▶ [Exercise aim]:
Each word in the data below should be copied exactly; the images should not.

▶ [Data]:

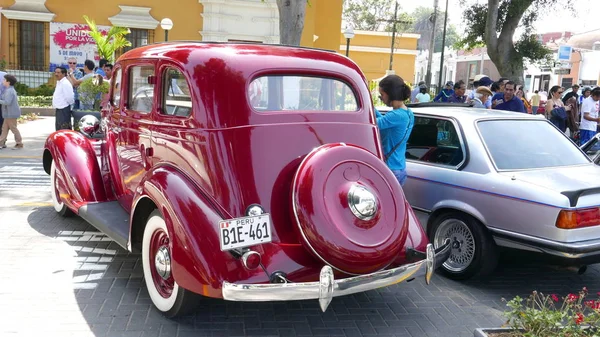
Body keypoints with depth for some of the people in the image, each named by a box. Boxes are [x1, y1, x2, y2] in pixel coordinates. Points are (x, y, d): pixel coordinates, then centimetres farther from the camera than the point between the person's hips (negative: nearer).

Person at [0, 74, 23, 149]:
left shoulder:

▶ [Exercise answer]:
Body keypoints with depth for some of the people in the image, each named by a box. Boxes are [x1, y1, x2, y2] in pixel coordinates. Points are (x, y, d): pixel coordinates, then centimetres farther from the camera than the point between the person's hips (negative: nearer).

Person at [0, 74, 23, 149]:
left shoulder:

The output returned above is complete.